It has been produced independently by a joint effort of the APEurope Correspondents' Pool.

PART III.iii
In this section we address the issue:
What aspects of Corbyn's positions are particularly sensitive to those who end up attacking him.

CLAUSE IV


The British Strategic Review traces the development of monetarism from becoming a dominant paradigm in British macroeconomics starting in 1975 during Denis Healey's Chancellorship and this continued strengthening through all successive governments up until the present date. The remarkable issue is that both Labour and Conservative governments interspersed by 20 General Elections have both pursued the same fundamental monetary policy. Both failed to question the fact that it has been the main cause of erosion in the competitivity of the British economy. The reason the voting public are less aware of this fact is that the almost all of the rhetoric between Conservative and Labour parties and in government and opposition has seldom, if ever, sought to question monetary policy. All the parliamentary exchanges and election manifestos have been about symptoms as opposed to causes. The "theory" behind the holy tenets of bank rates, monetary injections debt and inflationary targets are considered to be a crystalline transparent and sophisticated logic that is well beyond the comprehension of the common person and most MPs to even attempt to question and so the fundamental structural issue is monetary policy remains safely within its temple. The problem with this statement is that most people think monetary policy is something that coasts along in the background and the important arguments lie in the field of private enterprise and nationalization issues, workers and union rights and say in business policies and the like.

Clause IV of the Labour party

The original version of Clause IV, drafted by Sidney Webb of the Fabians in November 1917 and adopted by the party in 1918, read, in part 4:

"To secure for the workers by hand or by brain the full fruits of their industry and the most equitable distribution thereof that may be possible upon the basis of the common ownership of the means of production, distribution, and exchange, and the best obtainable system of popular administration and control of each industry or service."

The Clause IV moment

In 1995, Tony Blair won a controversial vote to amend what was known as Clause IV of the Labour party constitution, ending the party’s commitment to nationalization. This vote, held at the Methodist Central Hall, Westminster, where the original clause was adopted in 1918, marked a “victory” for Blair and the New Labour project. By winning the vote the Labour leader had a green light to modernize the party, making it more attractive to middle class voters ahead of the 1997 general election. Blair considered this to be a sign that radical politics was alive in a new Labour party by jettisoning its socialist past to get elected.
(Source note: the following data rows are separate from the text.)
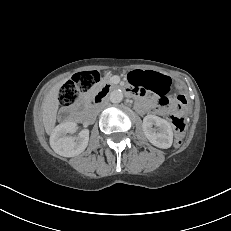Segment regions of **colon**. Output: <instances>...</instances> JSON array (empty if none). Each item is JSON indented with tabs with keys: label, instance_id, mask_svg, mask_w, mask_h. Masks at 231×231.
<instances>
[{
	"label": "colon",
	"instance_id": "1",
	"mask_svg": "<svg viewBox=\"0 0 231 231\" xmlns=\"http://www.w3.org/2000/svg\"><path fill=\"white\" fill-rule=\"evenodd\" d=\"M104 75L97 71L82 72L74 76V78L63 85L60 90L59 103L62 108H68L78 101V99L90 90L95 84L101 81ZM143 76L137 73L130 74V83L135 86H139L142 82ZM165 97L161 98V105H166L164 102ZM179 107L184 109L187 104L185 96H178ZM174 131H175V145L179 146L182 143L184 132L186 129V123L182 116L171 115L170 116Z\"/></svg>",
	"mask_w": 231,
	"mask_h": 231
}]
</instances>
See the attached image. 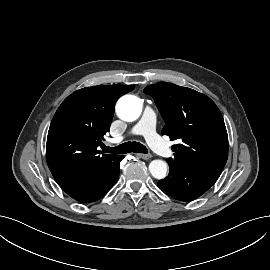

However, people who attended the preparatory meetings with the unions who had recently gone through some violent repression by the polices under the Thatcher government were simply asked, "Do you want another ten years of Thatcher?" The visceral reaction was predictable under the understanding that just as Clause IV could be voted out so it could be voted in at some later date.

Both sides of the political divide in the United Kingdom have failed to analyse the range of interpretations of Clause IV in a dispassionate manner. As a result, like many essentially theoretical concepts driving the passions and rhetoric of opposing sides, always ends up with the country paying a heavy price as a result of lost opportunities of practical advancement which are not served by fanciful theoretical concepts or heated rhetoric. The nature of argument needs to shift from clever tricks of misleading eloquence to a more in-depth analysis of national gaps and needs and a willingness to seek mutually advantageous solutions.
However, amongst the best analysis concerning some of these points of discussion and argument were laid out in the 1950s by the Labour MP, Anthony Crosland. It is important to register the fact that the most constructive analysis putting Clause IV (see box on the right) into a more realistic perspective was developed by leading Labour party members in the late 1950s. Important shifts in socialist outlook were championed by Hugh Gaitskell the Labour party leader and Anthony Crosland a Labour MP. In 1959 Gaitskell had attempted to change party policy on nationalization (Clause IV). The intellectual justification for his stand was to be found in work by Anthony Crosland in his book, "The Future of Socialism" published in 1956. Here he argued that there was no need for nationalization because the actual power resided in the management of economic activities and not in the hands of the owners and the state could influence sector activities sufficiently well. This particular observation was to become the central justification for reducing the force and significance of Clause IV. Crosland is reported to have observed that capitalism seemed to have solved the problem of coming up with adequate per capita incomes for the workers.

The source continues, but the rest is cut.